Text:
+ + +

Gerald Sinstadt: When in Rome, pretend it's Florence ... or Naples
THESE are troublesome times for television sports addicts. Throughout 2012 we've never had it so good. Month after month of escalating excitement. But now what?
No Tour de France, no Olympic Games, no Paralympics, no Grand Slam tennis tournaments, no Ryder Cup, Formula One is more or less settled while cricket is best given a miss.
There's England tonight, of course – but San Marino? What could possibly go wrong?
Well, help was available if you knew where to look. Azerbaijan, for instance.
That's where FIFA has been holding a World Cup for under-17s women. Complete with a mascot that may or may not be based on Mrs Beckham.
North Korea were the first winners in 2008. Two years later the title went to South Korea. This year Germany, Brazil, France, Nigeria and Ghana have been among the 16 nations competing.
So is Eurosport: early round coverage almost daily. I'm afraid you will have missed a few thrills.
Japan had seven different scorers in beating Mexico 9-0. Brazil just edged New Zealand 4-3, a game in which the Kiwis ended a run of 349 minutes without scoring.
There is, though, still time to catch the tournament at the business end.
The final between North Korea (again) and France is tomorrow. By then the commentators will be reasonably confident of identifying the players, but it will have been a test over 32 matches. Because my guess is they will have been operating 2,500 miles from Baku.
Crouched before a monitor, fingers firmly crossed, they will have been working – as we say in the trade – off-tube. It is a fraught experience.

+ + +

Given entries:
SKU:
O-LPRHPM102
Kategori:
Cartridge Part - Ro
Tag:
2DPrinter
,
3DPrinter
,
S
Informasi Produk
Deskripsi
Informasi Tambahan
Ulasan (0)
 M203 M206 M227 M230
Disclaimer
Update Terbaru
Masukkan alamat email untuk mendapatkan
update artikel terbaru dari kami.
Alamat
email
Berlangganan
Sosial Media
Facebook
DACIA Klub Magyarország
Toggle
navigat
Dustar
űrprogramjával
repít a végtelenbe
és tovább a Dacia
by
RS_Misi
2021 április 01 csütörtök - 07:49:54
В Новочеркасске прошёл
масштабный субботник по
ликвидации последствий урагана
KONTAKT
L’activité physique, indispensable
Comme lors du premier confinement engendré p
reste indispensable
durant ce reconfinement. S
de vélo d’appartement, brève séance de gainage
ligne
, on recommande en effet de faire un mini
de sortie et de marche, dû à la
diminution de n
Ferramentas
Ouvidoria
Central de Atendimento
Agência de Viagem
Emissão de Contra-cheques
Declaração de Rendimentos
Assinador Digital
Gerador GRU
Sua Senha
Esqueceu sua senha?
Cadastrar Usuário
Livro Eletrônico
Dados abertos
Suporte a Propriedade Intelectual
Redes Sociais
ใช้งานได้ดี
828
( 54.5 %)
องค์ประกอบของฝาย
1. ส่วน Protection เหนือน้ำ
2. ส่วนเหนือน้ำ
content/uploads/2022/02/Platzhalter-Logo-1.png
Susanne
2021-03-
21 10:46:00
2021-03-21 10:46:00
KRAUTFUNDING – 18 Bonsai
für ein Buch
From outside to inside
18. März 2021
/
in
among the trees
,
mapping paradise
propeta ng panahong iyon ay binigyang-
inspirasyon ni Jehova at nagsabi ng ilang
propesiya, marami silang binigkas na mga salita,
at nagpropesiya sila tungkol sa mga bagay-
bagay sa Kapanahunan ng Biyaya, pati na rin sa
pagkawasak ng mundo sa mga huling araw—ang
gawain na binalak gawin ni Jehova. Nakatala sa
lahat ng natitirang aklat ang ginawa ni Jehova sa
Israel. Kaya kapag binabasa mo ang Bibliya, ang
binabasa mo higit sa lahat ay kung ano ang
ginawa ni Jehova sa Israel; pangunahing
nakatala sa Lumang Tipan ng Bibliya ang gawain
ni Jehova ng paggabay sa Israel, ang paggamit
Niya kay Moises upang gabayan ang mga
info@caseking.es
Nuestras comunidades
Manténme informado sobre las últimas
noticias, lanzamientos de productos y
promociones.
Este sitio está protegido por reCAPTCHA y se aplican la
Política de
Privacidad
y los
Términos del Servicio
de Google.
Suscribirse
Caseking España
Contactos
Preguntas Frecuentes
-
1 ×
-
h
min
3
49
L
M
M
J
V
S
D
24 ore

+ + +

Exercise instructions:
A - Answer these about the sports column:
(i) Which country won the first under-17 women's World Cup, and in what year?
(ii) By what score did Japan beat Mexico?
(iii) Which two teams meet in the final?
B - Extend the sports column, picking up after "It is a fraught experience."
The listing was drawn from a separate source.

Your responses:
A -
(i) North Korea, in 2008.
(ii) 9-0.
(iii) North Korea and France.

B -
A story is sometimes told of a match between two South American countries – call them Venezuela and Peru. It was, so the story goes, 10 minutes into the game before a caption revealed to the commentators that they were actually watching Chile versus Paraguay.
I don't know if the details are correct; the whole tale may be just an off-tube myth, but as one who has been there and still has the scars, it seems plausible to me.
When Serie A was Europe's sexiest league, I once spent a whole season flying to Stockholm every Sunday.
There, in a subterranean studio, a Polish commentator and I put words in our respective languages to games beamed from Italy.
Don't ask who was watching because nobody ever told me. The money was good, but the following season they found someone cheaper.
Even more bizarre were occasional trips to Rome to cover a Serie A game off-tube for viewers in Africa. One Sunday morning I arrived to learn of a possible TV technicians' strike.
I suggested to my producer we should get confirmation at the studio and then go to watch Roma's match before catching our usual flight home. If only.
Not to worry, signor, they said. Pictures were expected from a stadium somewhere. Which stadium? There was a shrug of the shoulders. Perhaps Fiorentina. Maybe Napoli. When will you know? Another shrug. Before we see the pictures? Maybe.
No point in arguing. This was Italy; they love a good argument, lots of arm-waving, and who wins doesn't matter. I had more important priorities. Fully prepared for the scheduled match in Milan, I now had less than two hours to do some homework. Perhaps Fiorentina. Maybe Napoli.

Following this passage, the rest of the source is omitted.